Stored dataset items
- - - - -
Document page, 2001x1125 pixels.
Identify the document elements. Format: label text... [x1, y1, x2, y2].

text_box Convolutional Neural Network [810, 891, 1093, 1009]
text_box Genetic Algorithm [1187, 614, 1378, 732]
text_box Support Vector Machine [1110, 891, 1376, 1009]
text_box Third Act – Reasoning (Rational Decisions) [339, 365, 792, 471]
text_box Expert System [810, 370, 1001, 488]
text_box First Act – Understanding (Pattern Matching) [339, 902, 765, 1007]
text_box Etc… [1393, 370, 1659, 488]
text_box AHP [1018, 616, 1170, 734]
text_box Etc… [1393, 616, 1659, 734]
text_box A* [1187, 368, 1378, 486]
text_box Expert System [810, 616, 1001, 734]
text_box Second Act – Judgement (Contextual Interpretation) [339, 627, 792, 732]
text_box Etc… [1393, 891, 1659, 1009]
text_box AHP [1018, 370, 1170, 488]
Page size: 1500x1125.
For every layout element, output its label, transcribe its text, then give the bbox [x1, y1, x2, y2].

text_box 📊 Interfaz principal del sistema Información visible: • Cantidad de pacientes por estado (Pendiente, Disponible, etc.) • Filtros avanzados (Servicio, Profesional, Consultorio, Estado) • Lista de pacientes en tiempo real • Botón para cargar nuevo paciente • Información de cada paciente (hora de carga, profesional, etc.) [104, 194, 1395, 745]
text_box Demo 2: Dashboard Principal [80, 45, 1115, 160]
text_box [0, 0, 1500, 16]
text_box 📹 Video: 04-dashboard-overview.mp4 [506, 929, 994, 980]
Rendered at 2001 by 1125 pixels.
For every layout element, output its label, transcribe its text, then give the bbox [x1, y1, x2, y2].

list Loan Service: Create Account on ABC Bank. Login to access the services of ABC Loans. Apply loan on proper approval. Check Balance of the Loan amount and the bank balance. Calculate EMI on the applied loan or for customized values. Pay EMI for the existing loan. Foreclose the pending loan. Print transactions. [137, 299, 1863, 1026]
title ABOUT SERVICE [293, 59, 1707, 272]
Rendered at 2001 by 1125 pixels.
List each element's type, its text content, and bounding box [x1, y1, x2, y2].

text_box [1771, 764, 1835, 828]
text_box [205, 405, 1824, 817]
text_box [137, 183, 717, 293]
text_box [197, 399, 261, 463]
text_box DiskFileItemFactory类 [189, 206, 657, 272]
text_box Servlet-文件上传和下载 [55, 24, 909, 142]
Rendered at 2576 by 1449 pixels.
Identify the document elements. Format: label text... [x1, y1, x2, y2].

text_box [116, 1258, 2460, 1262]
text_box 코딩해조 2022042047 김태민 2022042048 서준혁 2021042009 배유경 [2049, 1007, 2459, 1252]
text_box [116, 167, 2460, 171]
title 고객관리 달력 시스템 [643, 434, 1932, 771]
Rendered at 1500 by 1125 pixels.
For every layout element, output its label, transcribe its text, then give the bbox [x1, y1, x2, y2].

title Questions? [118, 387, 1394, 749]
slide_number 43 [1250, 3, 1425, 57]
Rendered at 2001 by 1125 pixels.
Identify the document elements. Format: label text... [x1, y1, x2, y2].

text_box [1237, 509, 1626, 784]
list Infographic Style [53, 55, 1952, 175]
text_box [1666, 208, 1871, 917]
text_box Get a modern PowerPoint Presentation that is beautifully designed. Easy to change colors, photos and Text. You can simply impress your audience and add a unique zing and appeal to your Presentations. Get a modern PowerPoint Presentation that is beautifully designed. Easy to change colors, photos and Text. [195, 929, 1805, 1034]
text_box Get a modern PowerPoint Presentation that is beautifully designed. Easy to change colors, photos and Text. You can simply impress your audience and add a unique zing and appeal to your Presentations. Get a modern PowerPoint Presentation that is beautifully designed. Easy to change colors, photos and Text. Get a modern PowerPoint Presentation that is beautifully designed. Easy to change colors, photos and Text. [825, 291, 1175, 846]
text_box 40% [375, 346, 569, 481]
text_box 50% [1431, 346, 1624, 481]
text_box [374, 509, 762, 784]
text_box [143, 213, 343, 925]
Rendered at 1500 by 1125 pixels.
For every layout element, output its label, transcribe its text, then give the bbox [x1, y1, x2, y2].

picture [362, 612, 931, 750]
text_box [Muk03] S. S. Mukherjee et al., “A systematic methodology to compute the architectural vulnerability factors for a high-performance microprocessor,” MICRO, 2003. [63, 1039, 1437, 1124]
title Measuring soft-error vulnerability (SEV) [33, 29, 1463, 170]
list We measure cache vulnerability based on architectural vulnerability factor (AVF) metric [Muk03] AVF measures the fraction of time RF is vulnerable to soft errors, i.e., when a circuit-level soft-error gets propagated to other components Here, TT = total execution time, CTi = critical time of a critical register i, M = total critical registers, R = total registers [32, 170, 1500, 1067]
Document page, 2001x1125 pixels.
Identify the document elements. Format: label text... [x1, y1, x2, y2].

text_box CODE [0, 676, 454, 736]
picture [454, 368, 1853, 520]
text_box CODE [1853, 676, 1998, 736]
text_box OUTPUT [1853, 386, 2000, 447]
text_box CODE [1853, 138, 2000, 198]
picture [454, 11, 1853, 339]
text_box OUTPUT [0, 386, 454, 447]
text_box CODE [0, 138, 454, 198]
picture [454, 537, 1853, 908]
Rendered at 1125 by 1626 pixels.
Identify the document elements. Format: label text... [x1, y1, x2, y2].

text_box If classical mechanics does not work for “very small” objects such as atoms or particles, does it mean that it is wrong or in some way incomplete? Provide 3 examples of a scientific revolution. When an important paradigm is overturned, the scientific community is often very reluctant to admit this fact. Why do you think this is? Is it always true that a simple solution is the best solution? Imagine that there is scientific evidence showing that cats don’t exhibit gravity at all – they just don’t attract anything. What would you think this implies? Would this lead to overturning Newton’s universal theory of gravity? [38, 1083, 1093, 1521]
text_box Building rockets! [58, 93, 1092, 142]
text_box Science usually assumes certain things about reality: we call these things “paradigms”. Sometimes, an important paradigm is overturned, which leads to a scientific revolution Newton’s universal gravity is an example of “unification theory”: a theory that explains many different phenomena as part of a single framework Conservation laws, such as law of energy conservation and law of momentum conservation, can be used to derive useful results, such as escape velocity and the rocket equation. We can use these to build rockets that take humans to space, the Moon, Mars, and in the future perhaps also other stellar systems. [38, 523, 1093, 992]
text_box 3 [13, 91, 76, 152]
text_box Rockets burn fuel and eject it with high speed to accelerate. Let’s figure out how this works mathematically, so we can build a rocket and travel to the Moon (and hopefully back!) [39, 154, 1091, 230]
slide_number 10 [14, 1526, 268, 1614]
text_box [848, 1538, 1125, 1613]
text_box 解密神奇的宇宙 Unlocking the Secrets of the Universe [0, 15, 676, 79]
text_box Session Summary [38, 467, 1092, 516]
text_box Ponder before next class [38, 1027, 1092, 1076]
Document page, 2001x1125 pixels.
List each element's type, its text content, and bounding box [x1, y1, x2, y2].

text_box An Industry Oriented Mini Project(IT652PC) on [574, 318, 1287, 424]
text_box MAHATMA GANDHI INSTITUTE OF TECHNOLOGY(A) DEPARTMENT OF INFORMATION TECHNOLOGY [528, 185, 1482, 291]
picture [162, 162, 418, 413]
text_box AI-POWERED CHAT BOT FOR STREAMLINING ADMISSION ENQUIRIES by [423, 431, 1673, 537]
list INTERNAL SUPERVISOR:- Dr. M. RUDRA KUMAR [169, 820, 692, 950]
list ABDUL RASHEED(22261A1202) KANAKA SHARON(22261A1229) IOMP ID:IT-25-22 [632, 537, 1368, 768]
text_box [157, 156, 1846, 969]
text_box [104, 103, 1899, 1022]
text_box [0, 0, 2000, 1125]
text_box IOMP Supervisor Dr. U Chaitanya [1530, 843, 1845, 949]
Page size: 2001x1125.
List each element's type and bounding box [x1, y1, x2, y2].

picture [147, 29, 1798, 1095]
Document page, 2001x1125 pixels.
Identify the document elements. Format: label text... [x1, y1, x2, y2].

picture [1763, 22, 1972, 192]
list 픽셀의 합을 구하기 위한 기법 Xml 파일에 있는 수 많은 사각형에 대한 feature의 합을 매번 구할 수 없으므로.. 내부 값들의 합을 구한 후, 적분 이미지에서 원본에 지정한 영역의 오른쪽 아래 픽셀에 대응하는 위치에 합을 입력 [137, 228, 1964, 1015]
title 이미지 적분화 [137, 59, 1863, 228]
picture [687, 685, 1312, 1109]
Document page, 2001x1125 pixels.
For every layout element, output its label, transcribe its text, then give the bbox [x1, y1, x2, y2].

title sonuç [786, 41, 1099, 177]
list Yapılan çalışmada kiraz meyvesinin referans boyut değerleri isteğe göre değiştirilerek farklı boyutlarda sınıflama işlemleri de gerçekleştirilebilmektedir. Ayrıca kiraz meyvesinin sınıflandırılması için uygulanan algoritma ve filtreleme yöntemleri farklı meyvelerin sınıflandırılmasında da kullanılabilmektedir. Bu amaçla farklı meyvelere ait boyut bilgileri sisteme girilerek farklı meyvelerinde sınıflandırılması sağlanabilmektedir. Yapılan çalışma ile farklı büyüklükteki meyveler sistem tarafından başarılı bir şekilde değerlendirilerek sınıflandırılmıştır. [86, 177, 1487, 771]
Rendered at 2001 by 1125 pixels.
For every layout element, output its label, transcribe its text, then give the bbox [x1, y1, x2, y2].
- - - - -
If a line comes after the one that contains "Page size: 1500x1125.", leave it out; return every line of the entries up to that point exactly, starting with the first, with that line included.

* **Your response**:
Document page, 2001x1125 pixels.
Identify the document elements. Format: label text... [x1, y1, x2, y2].

text_box Convolutional Neural Network [810, 891, 1093, 1009]
text_box Genetic Algorithm [1187, 614, 1378, 732]
text_box Support Vector Machine [1110, 891, 1376, 1009]
text_box Third Act – Reasoning (Rational Decisions) [339, 365, 792, 471]
text_box Expert System [810, 370, 1001, 488]
text_box First Act – Understanding (Pattern Matching) [339, 902, 765, 1007]
text_box Etc… [1393, 370, 1659, 488]
text_box AHP [1018, 616, 1170, 734]
text_box Etc… [1393, 616, 1659, 734]
text_box A* [1187, 368, 1378, 486]
text_box Expert System [810, 616, 1001, 734]
text_box Second Act – Judgement (Contextual Interpretation) [339, 627, 792, 732]
text_box Etc… [1393, 891, 1659, 1009]
text_box AHP [1018, 370, 1170, 488]
Page size: 1500x1125.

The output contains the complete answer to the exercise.